_SELECTED EXTRACT_:
★ ★ ★ ★
I’m too dumb to learn from anything but experience, and too smart to believe otherwise.
I will devour volumes of knowledge on vintages, volatility, and vortexes; but nothing comes close to the visceral experience of realized distributions. Even with a cellar full of treasures, each bottle can only pop the cork once.
My perspective has been blessed-cursed with a volatility branded framework. Coincidences are nothing but realized probabilities. I believe in the power of actuaries to price any policy you can concoct and that there’s a product to structure the various outcomes.
Now as a financial advisor, my job is to give advice. I have confidence in my knowledge of options market structure and understanding of the various different outcomes from these whacky listed derivatives that somehow fit in a typical equity brokerage account. This specialty means I know more about the mercor ergo sum1 of the bid/ask spread than mutual fund distribution, but I have become convinced about one recommendation.
Everyone needs play.
★ ★ ★ ★
_EXTRACTED ENTRIES_:
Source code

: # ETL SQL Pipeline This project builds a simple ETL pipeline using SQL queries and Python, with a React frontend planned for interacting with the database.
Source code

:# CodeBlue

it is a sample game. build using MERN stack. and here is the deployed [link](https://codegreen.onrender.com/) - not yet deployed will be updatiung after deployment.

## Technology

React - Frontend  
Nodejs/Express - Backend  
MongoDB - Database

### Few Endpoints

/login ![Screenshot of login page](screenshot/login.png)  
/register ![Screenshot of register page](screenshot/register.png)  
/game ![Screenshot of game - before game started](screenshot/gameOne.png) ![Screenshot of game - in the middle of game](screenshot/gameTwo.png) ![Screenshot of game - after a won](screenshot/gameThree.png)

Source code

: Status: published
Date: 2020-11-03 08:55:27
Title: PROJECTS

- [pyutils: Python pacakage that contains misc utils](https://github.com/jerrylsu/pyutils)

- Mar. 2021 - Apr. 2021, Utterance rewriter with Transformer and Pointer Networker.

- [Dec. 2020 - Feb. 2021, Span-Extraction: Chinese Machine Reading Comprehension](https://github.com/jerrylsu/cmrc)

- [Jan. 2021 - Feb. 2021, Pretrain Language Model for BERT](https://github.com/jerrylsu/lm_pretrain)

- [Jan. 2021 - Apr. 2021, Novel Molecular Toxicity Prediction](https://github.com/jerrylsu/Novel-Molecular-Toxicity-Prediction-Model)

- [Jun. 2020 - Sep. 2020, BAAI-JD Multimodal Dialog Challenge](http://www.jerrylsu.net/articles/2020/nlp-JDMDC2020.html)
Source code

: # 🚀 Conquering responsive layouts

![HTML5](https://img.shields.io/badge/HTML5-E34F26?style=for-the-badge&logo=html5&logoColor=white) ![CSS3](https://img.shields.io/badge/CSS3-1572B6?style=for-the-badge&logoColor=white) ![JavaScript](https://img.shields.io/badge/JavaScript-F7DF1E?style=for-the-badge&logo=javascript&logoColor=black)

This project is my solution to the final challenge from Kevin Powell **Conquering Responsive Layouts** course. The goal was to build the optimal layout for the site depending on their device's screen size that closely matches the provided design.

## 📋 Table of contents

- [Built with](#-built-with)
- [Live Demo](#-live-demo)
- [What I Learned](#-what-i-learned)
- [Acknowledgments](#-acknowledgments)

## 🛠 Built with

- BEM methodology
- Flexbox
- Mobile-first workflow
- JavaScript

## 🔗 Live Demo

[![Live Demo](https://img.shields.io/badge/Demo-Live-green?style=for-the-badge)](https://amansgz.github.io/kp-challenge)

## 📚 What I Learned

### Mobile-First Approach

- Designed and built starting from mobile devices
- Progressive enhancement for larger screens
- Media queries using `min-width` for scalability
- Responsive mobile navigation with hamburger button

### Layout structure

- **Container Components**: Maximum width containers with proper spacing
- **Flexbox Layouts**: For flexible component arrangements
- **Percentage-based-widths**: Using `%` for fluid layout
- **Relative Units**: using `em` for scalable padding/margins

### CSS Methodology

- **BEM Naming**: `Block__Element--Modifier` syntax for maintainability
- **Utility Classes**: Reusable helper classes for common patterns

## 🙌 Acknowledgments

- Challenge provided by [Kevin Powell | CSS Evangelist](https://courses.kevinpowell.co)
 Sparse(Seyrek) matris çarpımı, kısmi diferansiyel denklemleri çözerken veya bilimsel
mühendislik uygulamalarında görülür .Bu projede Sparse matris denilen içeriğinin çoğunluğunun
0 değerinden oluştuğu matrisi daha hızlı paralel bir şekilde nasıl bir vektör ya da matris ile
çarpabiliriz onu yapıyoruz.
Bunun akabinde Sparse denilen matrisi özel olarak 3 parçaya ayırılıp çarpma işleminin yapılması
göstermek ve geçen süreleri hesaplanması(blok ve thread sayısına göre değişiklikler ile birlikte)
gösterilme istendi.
★ ★ ★ ★
Copy the text about experience, volatility, and play word for word, from start to end. The records are unrelated to the text about experience, volatility, and play.

I’m too dumb to learn from anything but experience, and too smart to believe otherwise.
I will devour volumes of knowledge on vintages, volatility, and vortexes; but nothing comes close to the visceral experience of realized distributions. Even with a cellar full of treasures, each bottle can only pop the cork once.
My perspective has been blessed-cursed with a volatility branded framework. Coincidences are nothing but realized probabilities. I believe in the power of actuaries to price any policy you can concoct and that there’s a product to structure the various outcomes.
Now as a financial advisor, my job is to give advice. I have confidence in my knowledge of options market structure and understanding of the various different outcomes from these whacky listed derivatives that somehow fit in a typical equity brokerage account. This specialty means I know more about the mercor ergo sum1 of the bid/ask spread than mutual fund distribution, but I have become convinced about one recommendation.
Everyone needs play.